> Exercise objective:
Filter the records below for the word "pixels". Keep each line that has it.

^^^^^^^^

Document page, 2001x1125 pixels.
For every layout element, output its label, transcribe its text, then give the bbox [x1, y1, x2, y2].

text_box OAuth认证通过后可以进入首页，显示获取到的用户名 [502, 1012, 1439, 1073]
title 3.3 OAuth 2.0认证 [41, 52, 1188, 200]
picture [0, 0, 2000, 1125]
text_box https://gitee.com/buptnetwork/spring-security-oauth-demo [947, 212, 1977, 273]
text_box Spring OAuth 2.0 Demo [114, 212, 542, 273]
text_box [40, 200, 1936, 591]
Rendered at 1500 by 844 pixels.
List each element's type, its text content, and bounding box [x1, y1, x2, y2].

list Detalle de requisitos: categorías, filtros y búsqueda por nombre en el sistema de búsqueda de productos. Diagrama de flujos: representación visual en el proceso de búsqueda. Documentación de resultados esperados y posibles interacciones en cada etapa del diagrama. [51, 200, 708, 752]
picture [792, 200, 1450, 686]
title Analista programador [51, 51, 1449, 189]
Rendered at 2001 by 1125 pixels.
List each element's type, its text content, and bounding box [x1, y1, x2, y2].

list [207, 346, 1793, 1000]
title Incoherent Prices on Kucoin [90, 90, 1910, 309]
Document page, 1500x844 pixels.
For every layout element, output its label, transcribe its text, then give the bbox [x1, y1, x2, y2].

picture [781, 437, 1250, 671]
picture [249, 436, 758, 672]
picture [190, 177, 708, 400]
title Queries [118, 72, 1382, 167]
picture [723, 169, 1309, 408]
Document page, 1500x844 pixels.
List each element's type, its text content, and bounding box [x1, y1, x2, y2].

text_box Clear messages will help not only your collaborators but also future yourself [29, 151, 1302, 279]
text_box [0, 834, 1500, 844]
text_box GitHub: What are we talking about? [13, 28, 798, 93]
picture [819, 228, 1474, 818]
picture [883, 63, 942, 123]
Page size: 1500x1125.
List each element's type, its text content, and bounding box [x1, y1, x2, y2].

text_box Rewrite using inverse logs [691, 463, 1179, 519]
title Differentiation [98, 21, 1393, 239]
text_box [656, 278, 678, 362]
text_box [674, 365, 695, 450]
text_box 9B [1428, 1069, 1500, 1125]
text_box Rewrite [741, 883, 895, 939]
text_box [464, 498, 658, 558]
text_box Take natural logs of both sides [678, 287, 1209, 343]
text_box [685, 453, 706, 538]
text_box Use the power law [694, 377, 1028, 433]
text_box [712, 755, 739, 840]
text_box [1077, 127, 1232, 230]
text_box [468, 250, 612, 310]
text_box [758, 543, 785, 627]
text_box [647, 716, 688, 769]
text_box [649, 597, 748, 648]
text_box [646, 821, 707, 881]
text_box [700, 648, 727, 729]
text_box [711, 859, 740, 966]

^^^^^^^^

> Response area:
Document page, 2001x1125 pixels.
Rendered at 1500 by 844 pixels.
Rendered at 2001 by 1125 pixels.
Document page, 1500x844 pixels.
Document page, 1500x844 pixels.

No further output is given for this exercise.